Providers of general-purpose AI may be required to:
- Maintain technical documentation and disclose design specifics to aid users in complying with the requirements of the AI Act.
- Implement mechanisms to ensure alignment with international rights standards, particularly respecting users’ decisions regarding data mining permissions.
In scenarios where general-purpose AI poses ‘widespread risk,’ additional obligations, classified as second-tier requirements, may be imposed on providers, encompassing risk assessments at the EU level, continuous monitoring, cybersecurity measures, energy consumption evaluations, and considerations of computing power thresholds.
Open-Source AI Systems
While open-source AI systems may receive partial exemptions from specific AI Act provisions, exemptions may not apply if they fall under prohibited or high-risk categories, pose manipulation risks, or exhibit systemic risks akin to general-purpose AI models.

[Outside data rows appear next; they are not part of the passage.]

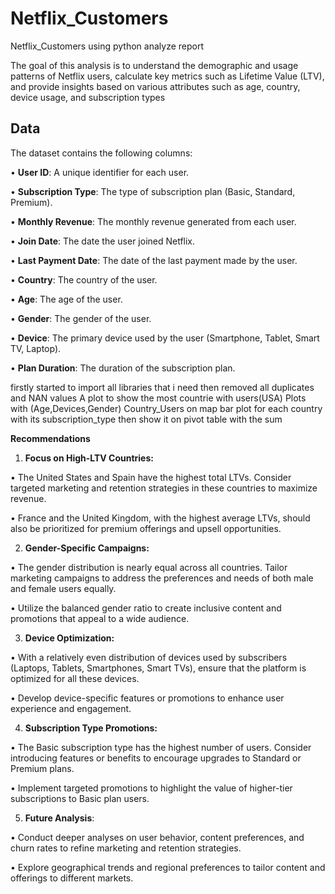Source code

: # Netflix_Customers
Netflix_Customers using python analyze report

The goal of this analysis is to understand the demographic and usage patterns of Netflix users, calculate key metrics such as Lifetime Value (LTV), and provide insights based on various attributes such as age, country, device usage, and subscription types

## **Data**

The dataset contains the following columns:

•	**User ID**: A unique identifier for each user.

•	**Subscription Type**: The type of subscription plan (Basic, Standard, Premium).

•	**Monthly Revenue**: The monthly revenue generated from each user.

•	**Join Date**: The date the user joined Netflix.

•	**Last Payment Date**: The date of the last payment made by the user.

•	**Country**: The country of the user.

•	**Age**: The age of the user.

•	**Gender**: The gender of the user.

•	**Device**: The primary device used by the user (Smartphone, Tablet, Smart TV, Laptop).

•	**Plan Duration**: The duration of the subscription plan.

firstly started to import all libraries that i need
then removed all duplicates and NAN values
A plot to show the most countrie with users(USA)
Plots with (Age,Devices,Gender)
Country_Users on map
bar plot for each country with its subscription_type
then show it on pivot table with the sum


**Recommendations**

1.	**Focus on High-LTV Countries:**

•	The United States and Spain have the highest total LTVs. Consider targeted marketing and retention strategies in these countries to maximize revenue.

•	France and the United Kingdom, with the highest average LTVs, should also be prioritized for premium offerings and upsell opportunities.

2.	**Gender-Specific Campaigns:**

•	The gender distribution is nearly equal across all countries. Tailor marketing campaigns to address the preferences and needs of both male and female users equally.

•	Utilize the balanced gender ratio to create inclusive content and promotions that appeal to a wide audience.

3.	**Device Optimization:**

•	With a relatively even distribution of devices used by subscribers (Laptops, Tablets, Smartphones, Smart TVs), ensure that the platform is optimized for all these devices.

•	Develop device-specific features or promotions to enhance user experience and engagement.

4.	**Subscription Type Promotions:**

•	The Basic subscription type has the highest number of users. Consider introducing features or benefits to encourage upgrades to Standard or Premium plans.

•	Implement targeted promotions to highlight the value of higher-tier subscriptions to Basic plan users.

5.	**Future Analysis**:

•	Conduct deeper analyses on user behavior, content preferences, and churn rates to refine marketing and retention strategies.

•	Explore geographical trends and regional preferences to tailor content and offerings to different markets.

Providers of open-source AI systems must comply with accountability and transparency requirements, notwithstanding the exemptions.
Enforcement and Penalties
The enforcement of the AI Act is expected to be overseen by the European Commission’s ‘AI Office’ for general-purpose AI within the EU, with enforcement duties delegated to designated national authorities.
The maximum fines for violations have been increased to 7% of the annual group turnover or €35 million (approximately USD 38.258 million), whichever is higher, indicating stringent penalties for non-compliance with the AI Act.
Implementation Schedule
The final text of the draft legislation is awaiting publication, with a projected timeline for full implementation as follows:
- Approximately 5 to 6 weeks for the official publication in the EU’s Official Journal, followed by a 20-week grace period before enforcement, potentially extending into the summer of 2024.
- Initial enforcement of prohibitions on specific AI categories within six weeks post-implementation, likely toward late 2024.
- Enforcement of high-impact public-purpose AI systems and high-risk AI provisions expected after one year, possibly by summer 2025.
- Provisions concerning leadership and compliance bodies likely to take effect by summer 2025.
- Subsequent clauses to be enforced two years post-AI Act passage, possibly around summer 2026.
Recommended Business Strategies
While the final text of the EU AI Act is pending, businesses should proactively evaluate the potential implications of the Act on their AI operations and prepare for compliance with its stipulations. Key considerations may involve data privacy, educational data usage, and rights protection.
Establishing an ‘AI regulatory officer’ internally to supervise compliance with the forthcoming AI Act could be a strategic step for certain businesses. This position would ensure the safe utilization of AI systems within the organization and the implementation of safeguards for external stakeholders when deploying AI solutions.”